Dan Lewerenz, staff attorney for the Native American Rights Fund, said tribal leaders were very clear about maintaining hunting rights before they agreed to move into a reservation on just a portion of lands they had occupied for centuries.
“The Crow tribe made a deal, and they gave up millions and millions of acres of their traditional lands,” Lewerenz explained. “And one of the things that they specifically negotiated for: We need to be able to hunt, throughout our lands, even if we’re going to give most of those lands up. And that was part of the deal.”
Wyoming has refused to recognize treaty hunting rights for more than a century. But in 2019, a case involving Clayvin Herrera of the Crow Tribe, prosecuted for hunting elk in the Bighorn National Forest, made its way to the U.S. Supreme Court. Citing previous lower-court rulings, Wyoming argued the state needed to enforce hunting laws for conservation purposes.

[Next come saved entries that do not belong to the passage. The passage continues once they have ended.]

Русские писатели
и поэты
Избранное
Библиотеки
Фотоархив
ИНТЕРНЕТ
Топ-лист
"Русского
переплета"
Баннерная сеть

The state also claimed national forest lands were occupied, and therefore subject to hunting regulations.
Lewerenz pointed out the conservation landscape has changed dramatically since the lower court rulings 25 years ago, with elk numbers now strong. He added the term “occupied” at the time of the treaty is not equivalent to the federal government creating a national forest.
“And the Supreme Court said no, you’ve got that all wrong,” Lewerenz recounted. “Occupied would have meant settled, people living there, working there. And the national forest laws actually prevent that; you can’t build a home in a national forest, you can’t live there.”
Lewerenz noted Wyoming’s ongoing prosecution of tribal hunters has created a chilling effect. If members want to exercise an important right to feed their family, they put themselves at significant risk.
“The act of hunting has spiritual and cultural significance for Crow Indians,” Lewerenz asserted. “Elk have spiritual and cultural significance, and provide a primary source of food for a number of people on the Crow Reservation.”